#### PASSAGE:

Now, I'm not judging people that DO crop. What irks me though is that people claim it's for health reasons (I'm talking about pets....a dog that works is obviously a different can of beans). Dane folks will argue pro cropping all day based on "they might get ear infections or hematomas if they're not cropped". If that's the case, then why aren't bassets and cockers cropped? Those breeds take the cake for infections. And I've seen more German Shepherds with hematomas than I have uncropped danes. If you like the look of cropped ears, that's fine, just say it.

My other reason for not cropping any more is this:



That head is gorgeous just the way it is. And I love those soft flappy ears!

Now on to the subject of cropping at home - some breeders have veterinarians come to their home to crop puppies. It saves the puppies from being exposed to viruses at the hospital. But again, this is a veterinarian...not some dude with a litter of pups and a pair of scissors. That's just wrong.
smooches for each of those gorgous ears!!!!!!!!!! They are just devine.

I still want to do my ears montage to the tune of HAIR i just don't know how. I had my ear pierced when the kids were little up in the cartiledge. That lasts all of one afternoon before i said this is insane, it hurts and what in the world was i thinking. I took it out, and it is still tender in that spot a decade later. I can't see cartlidge being cut in an animal any different. Besides looking at cropped ears makes my stomach queesy (sp?).

#### EXERCISE BRIEF:
In the passage on ear cropping, why do some breeders have veterinarians crop puppies at home?

#### INFORMATION SHOWN:

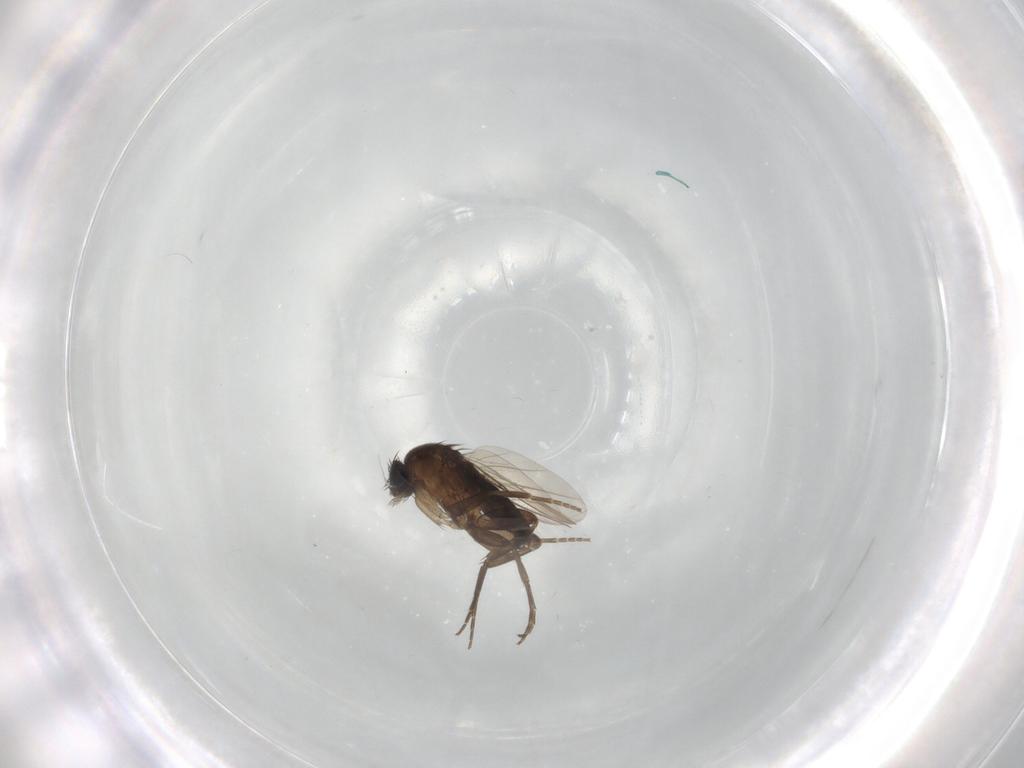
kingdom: Animalia
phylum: Arthropoda
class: Insecta
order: Diptera
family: Phoridae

#### SOLUTION TO THE EXERCISE:
It keeps the puppies from being exposed to viruses at the hospital.